Do grudnia 2016 r. we wszystkich krajach UE powinien był ruszyć tzw. system satelitarnych usług komunikacji ruchomej. Miał umożliwić instalowanie terminali do odbioru szybkiego bezprzewodowego internetu na statkach, w samolotach i w innych środkach komunikacji. Miał też zapewniać dostęp do sieci w razie katastrof naturalnych. Docelowo dostęp do tych usług miał być zapewniony na 60 proc. powierzchni każdego kraju UE i dla połowy mieszkańców Unii.
Projekt nie ruszył jednak w terminie i nie wiadomo, kiedy się to stanie.

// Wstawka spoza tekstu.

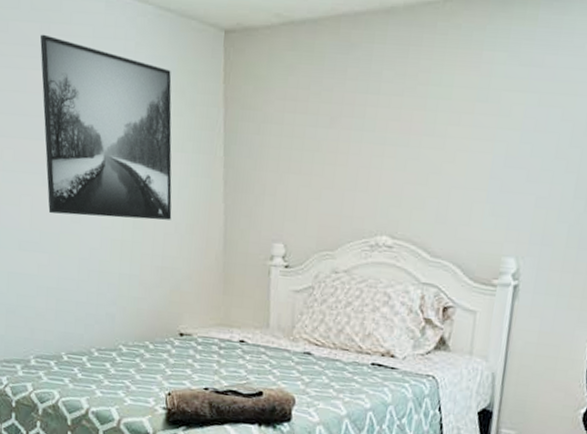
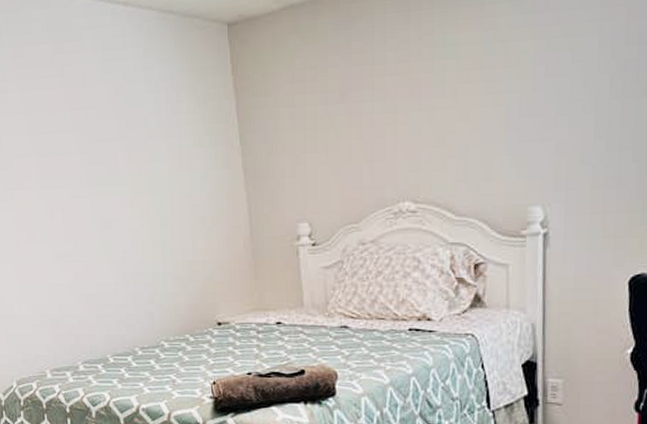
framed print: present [40,34,172,220] -> none [54,53,197,222]

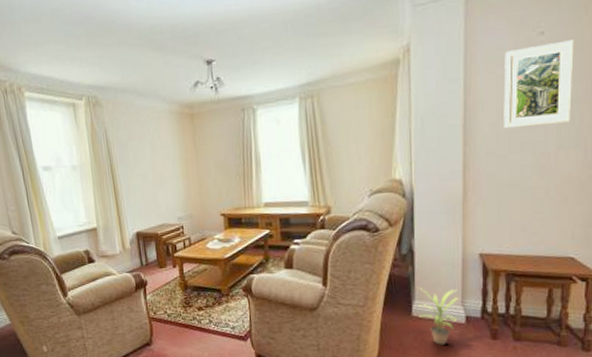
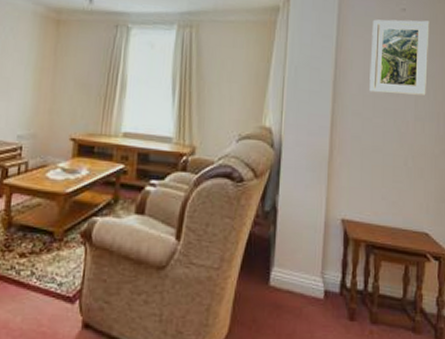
potted plant: present [418,287,459,345] -> none [277,252,319,324]

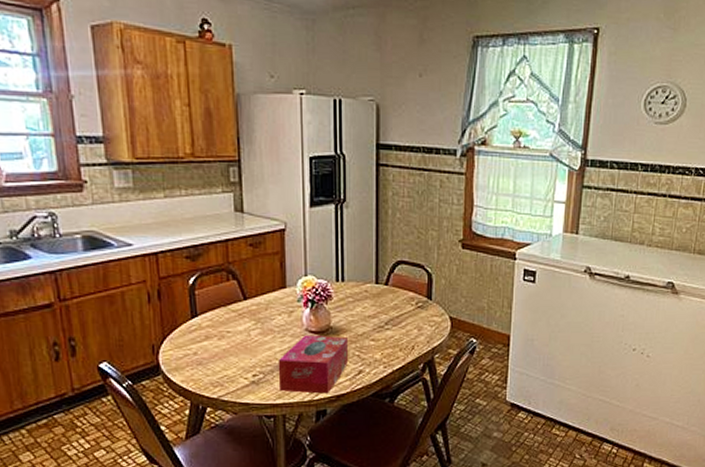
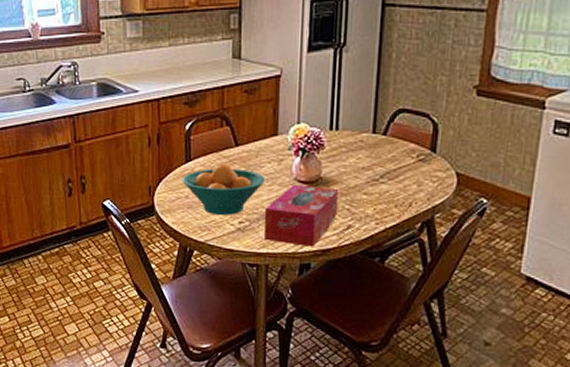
fruit bowl: none [188,317,277,369] -> present [182,163,265,215]

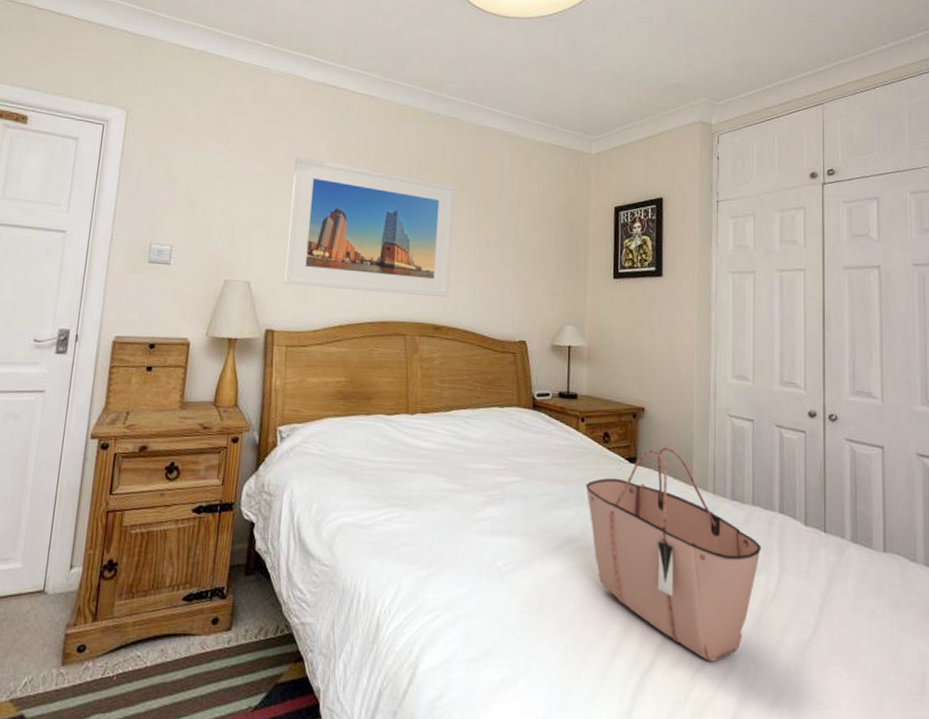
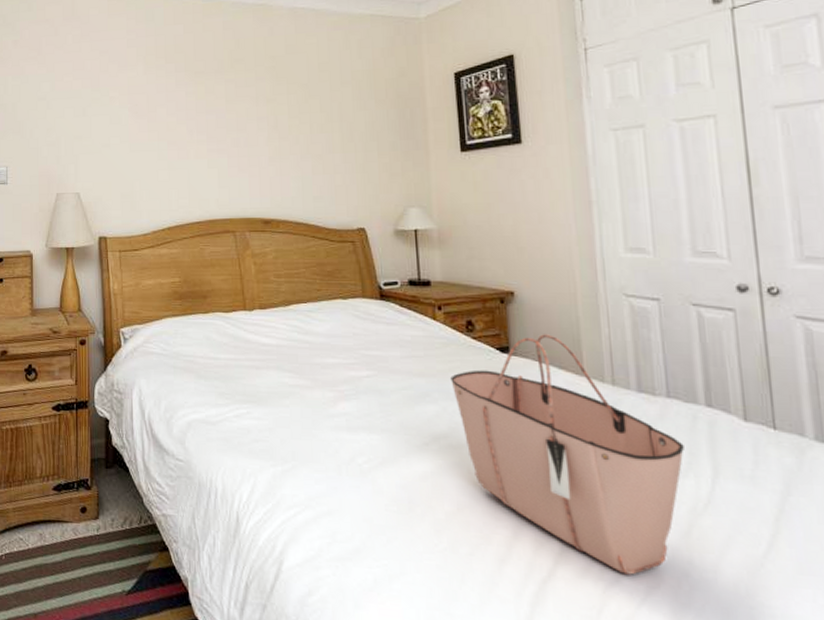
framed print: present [283,156,455,297] -> none [108,67,275,193]

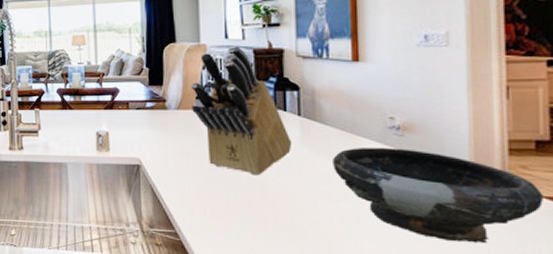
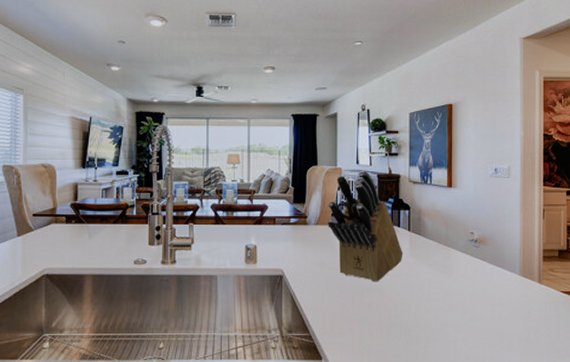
bowl: present [333,147,545,244] -> none [431,256,563,329]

A to dlatego, że jedna z dwóch firm, które miały dostarczyć tę usługę (wygrała rozpisany przez Komisję Europejską przetarg na częstotliwości z pasma 2 GHz) – brytyjski operator Inmarsat – próbuje wykorzystać częstotliwości w inny sposób.

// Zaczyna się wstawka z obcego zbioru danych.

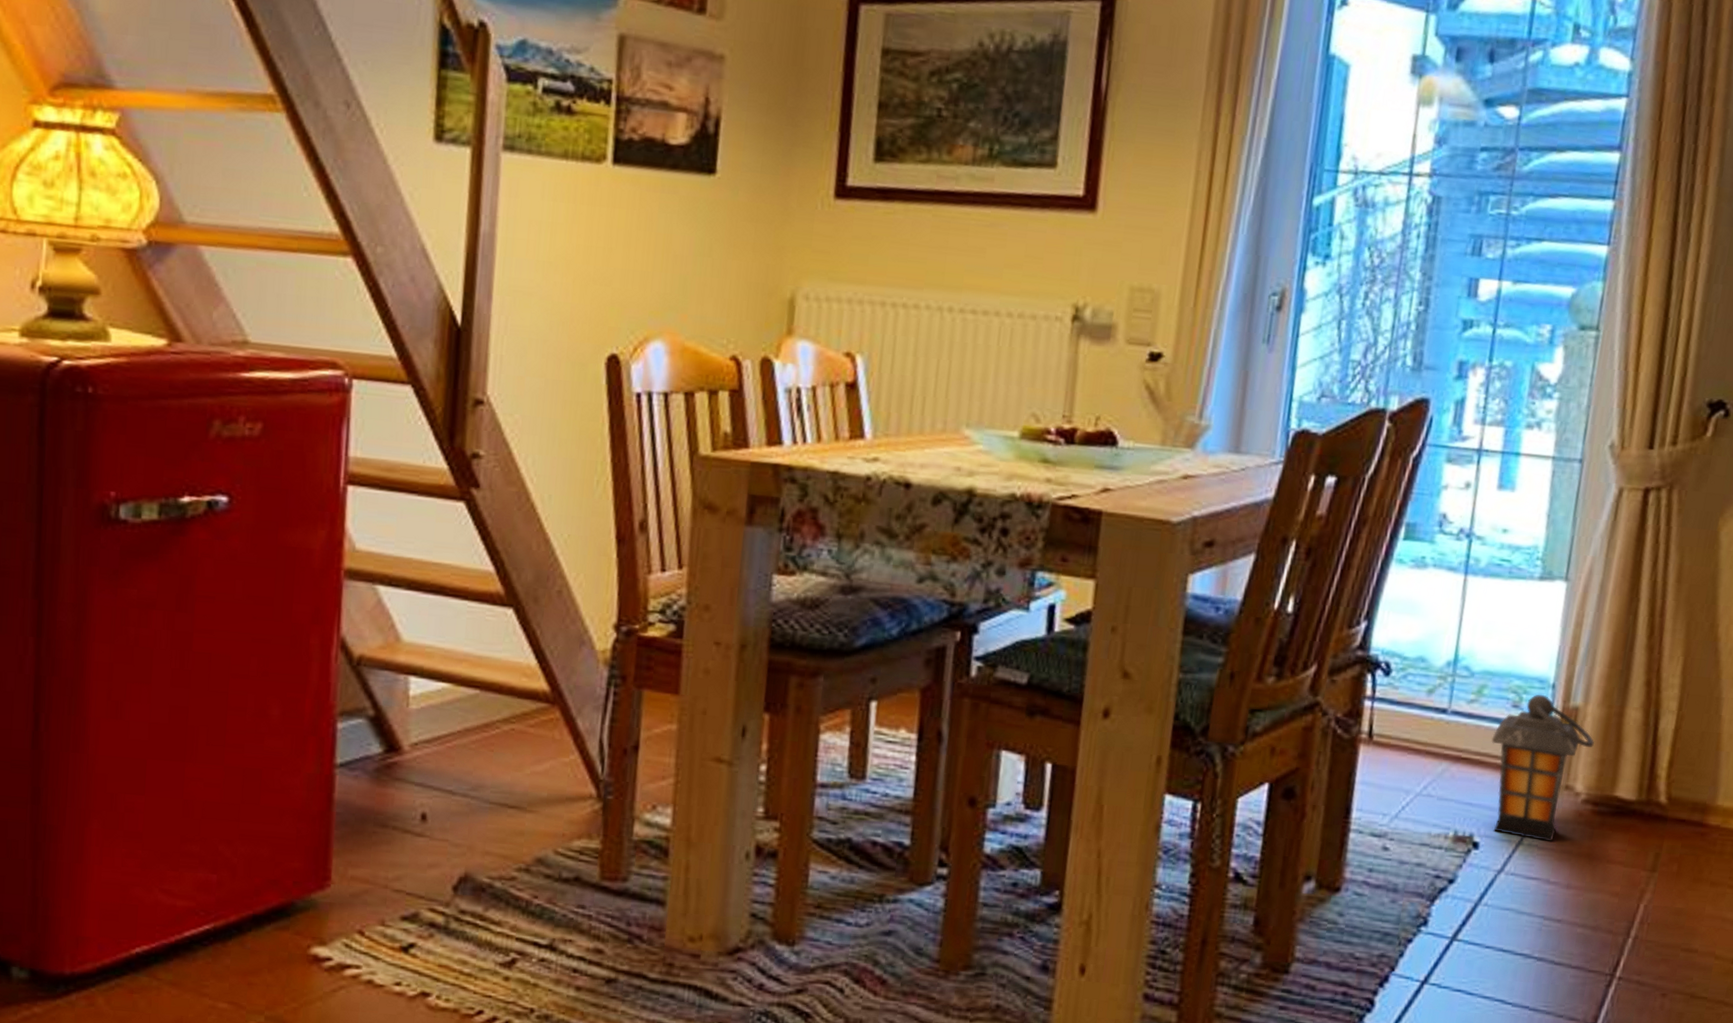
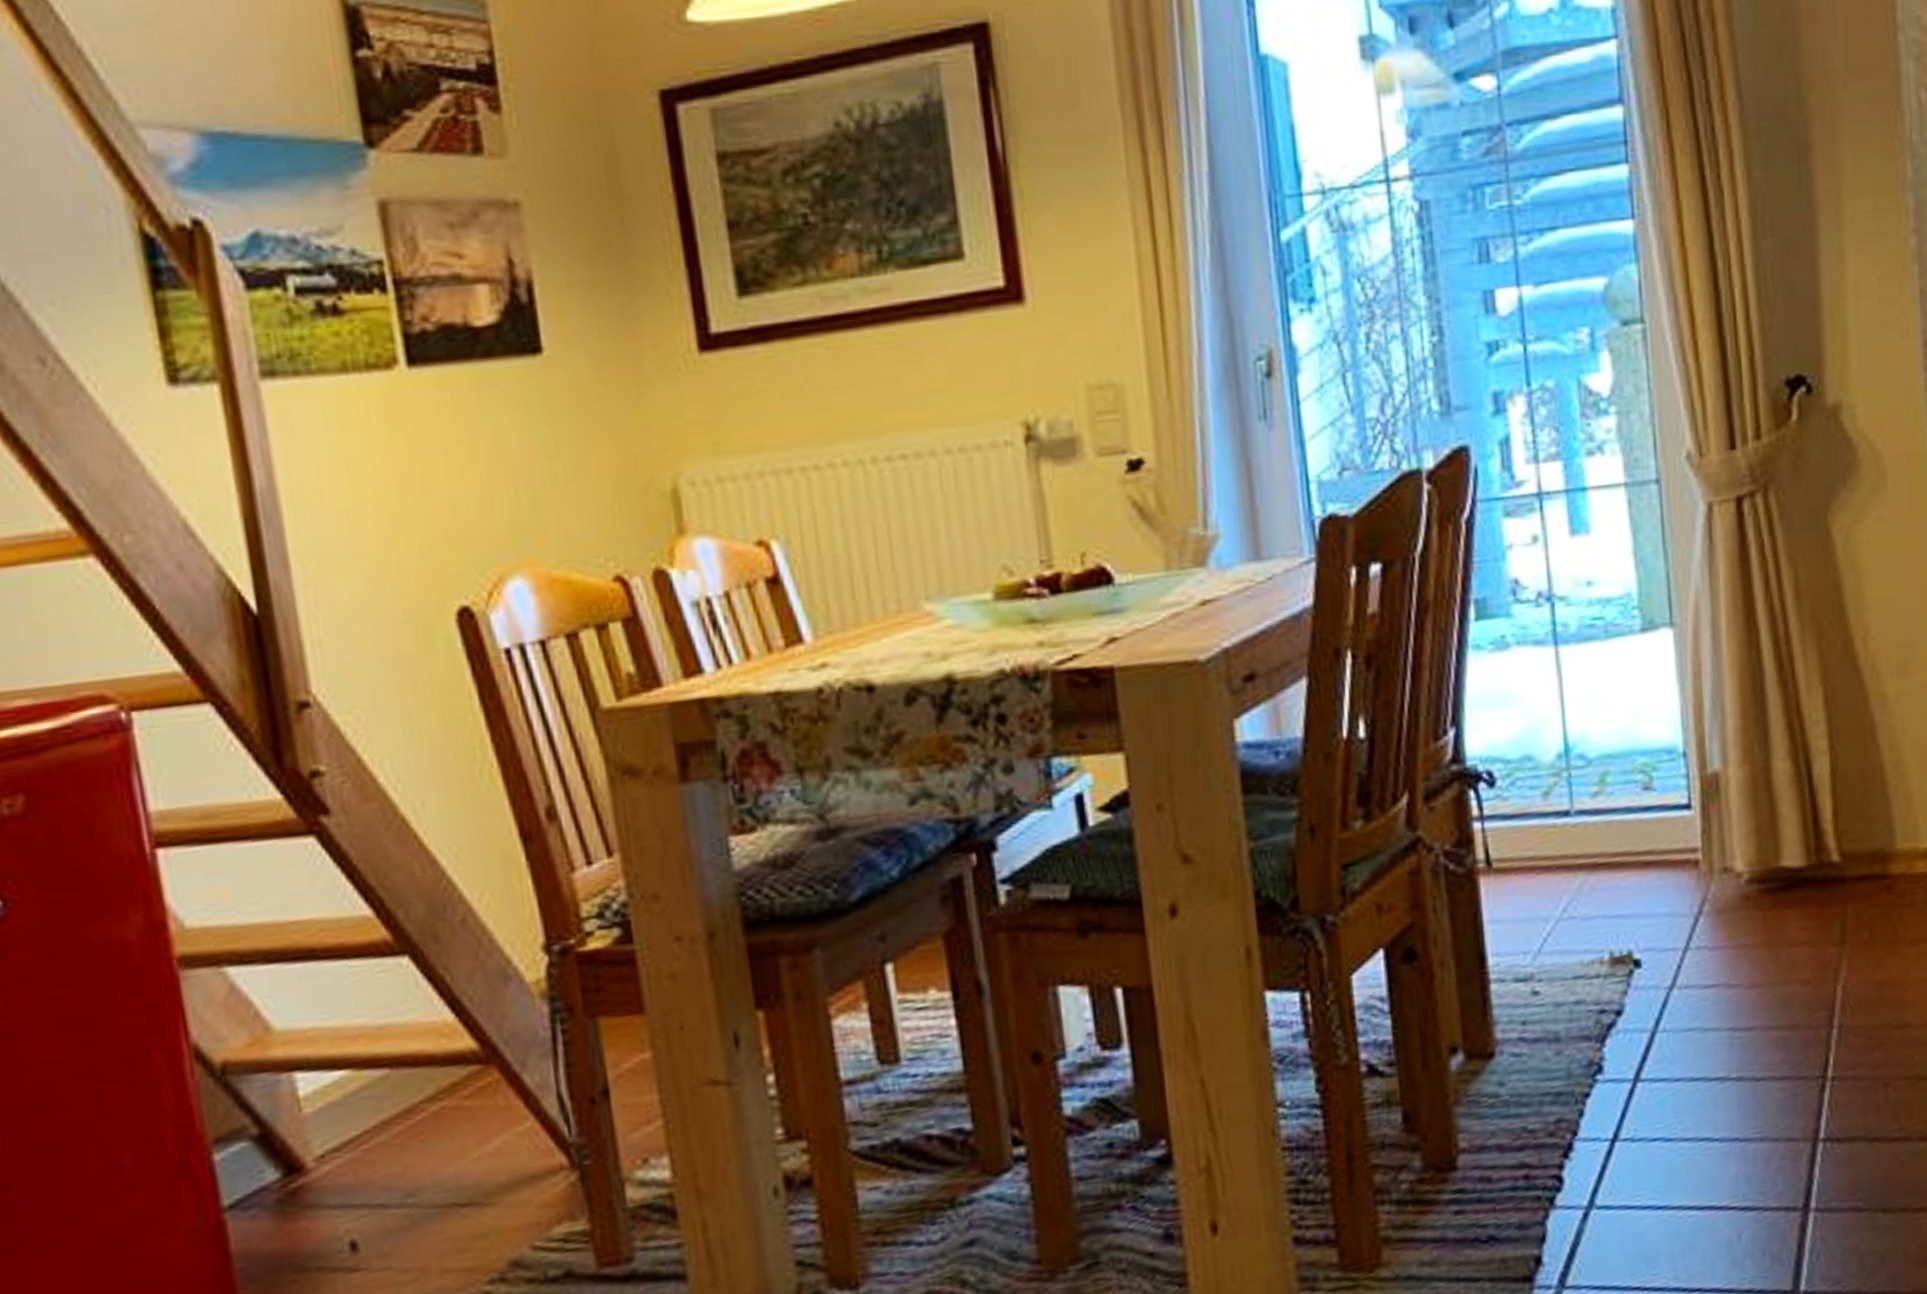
lantern: present [1491,694,1594,842] -> none [1628,767,1745,942]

– Inmarsat zmienił pierwotną koncepcję i próbuje na bazie uzyskanej paneuropejskiej rezerwacji częstotliwości 2 GHz zbudować sieć naziemną do przesyłu informacji między samolotami a stacjami naziemnymi pod nazwą European Aviation Network (Europejska Sieć Lotnicza – red.) – przyznaje Marcin Karolak, główny specjalista Urzędu Komunikacji Elektronicznej (UKE).
Oznacza to, że Inmarsat zrezygnował z kosztownej satelitarnej części projektu, a skupił się na wykorzystaniu naziemnej sieci (która docelowo miała być tylko uzupełnieniem dla nadawania satelitarnego) wyłącznie do stworzenia systemu, który będzie dostarczał wi-fi na pokłady samolotów.
Konkurentów Inmarsatu to oburza, choć też jej nie dziwi, bo to teraz bardzo przyszłościowy wśród operatorów satelitarnych kierunek inwestycji.